La Stampa, 2 marzo 2025

“È giunto il momento di stabilire una legge che definisca qualsiasi persona o gruppo che pianifica o cospira per creare un movimento estremista, causare caos e insicurezza nella società, provocare conflitti con altri Stati e tentare di rovesciare il governo legittimo, come terroristi”. Così ha parlato Hun Sen, il “leader eterno” della Cambogia, lo scorso 7 gennaio durante le celebrazioni per l’anniversario della “vittoria sul genocidio”. Tradotto: la caduta del regime di Pol Pot. Quello stesso 7 gennaio, a Bangkok, Lim Kimya è stato ucciso a colpi di pistola da un sicario a bordo di una motocicletta. La vittima era uno dei leader dell’opposizione e Mu Sochua, presidente dello Khmer Movement for Democracy e candidata al Nobel per la pace nel 2005, lo conosceva bene. “Era un collega e un amico che ha sempre lottato per la giustizia.

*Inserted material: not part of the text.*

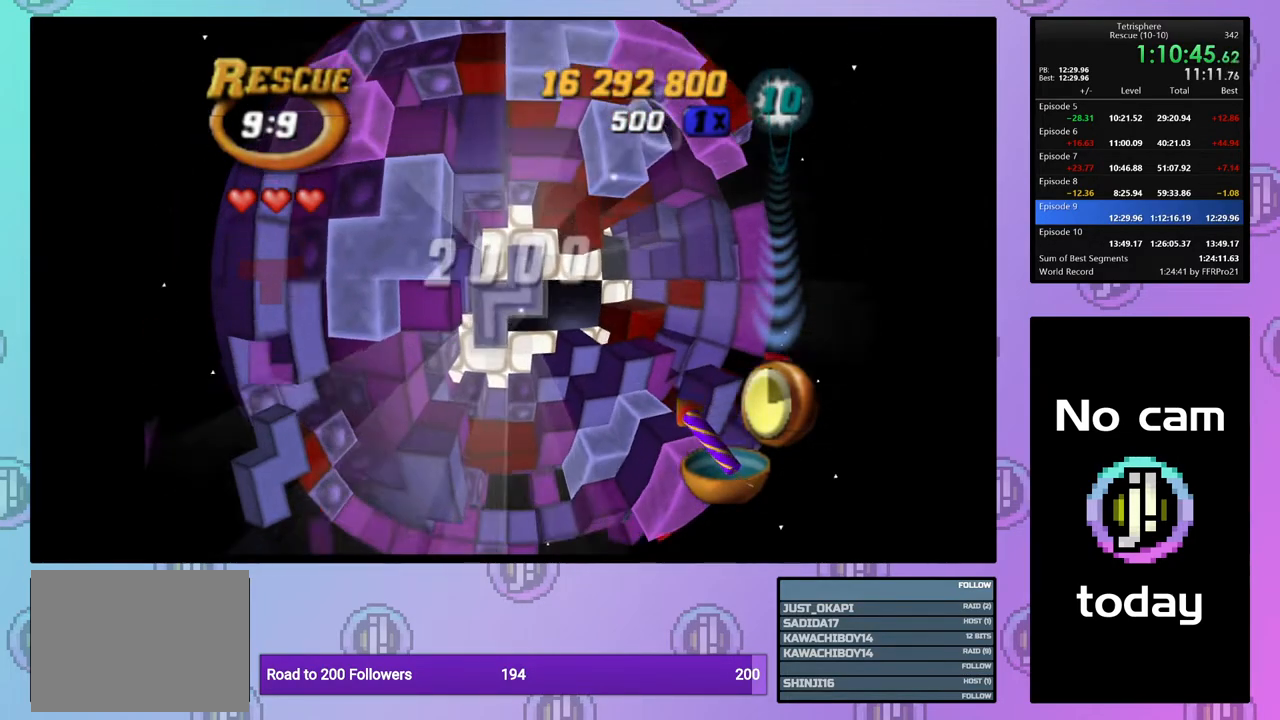
{"buttons": ["SQUARE"], "right_stick": "center", "events": [[33, "DPAD_RIGHT", "up"], [100, "DPAD_RIGHT", "down"], [200, "DPAD_RIGHT", "up"], [317, "DPAD_DOWN", "down"], [400, "DPAD_DOWN", "up"]]}
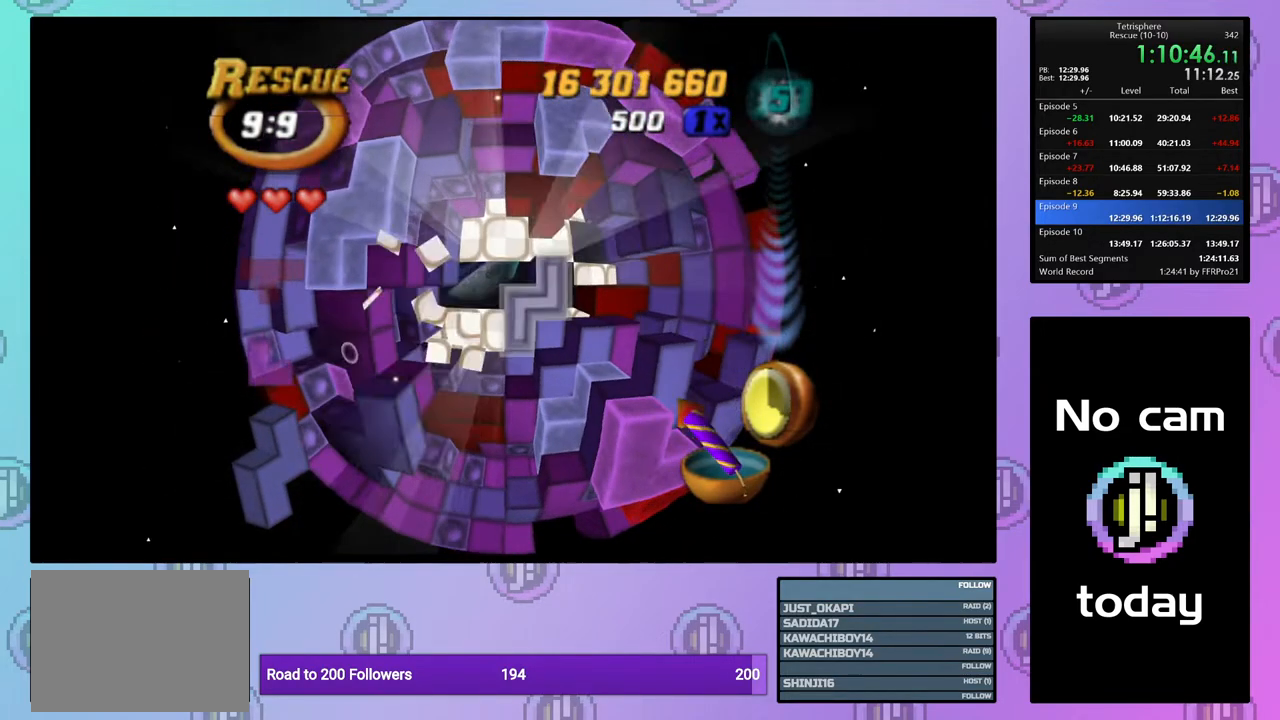
{"buttons": ["SQUARE"], "right_stick": "center", "events": [[133, "DPAD_LEFT", "down"], [233, "DPAD_LEFT", "up"], [283, "DPAD_LEFT", "down"], [383, "DPAD_LEFT", "up"]]}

Nelle settimane precedenti al suo assassinio, ha continuato a spingere per il cambiamento, denunciando il governo sui social media per l’assalto all’opposizione. Il regime lo vedeva come una minaccia”, dice a Specchio Mu Sochua, una delle principali figure dell’opposizione cambogiana ed esiliata da anni all’estero. “Anche dove vivo, negli Stati Uniti, mi preoccupo della mia sicurezza. Gli sforzi del regime per mettere a tacere i critici non hanno limiti”.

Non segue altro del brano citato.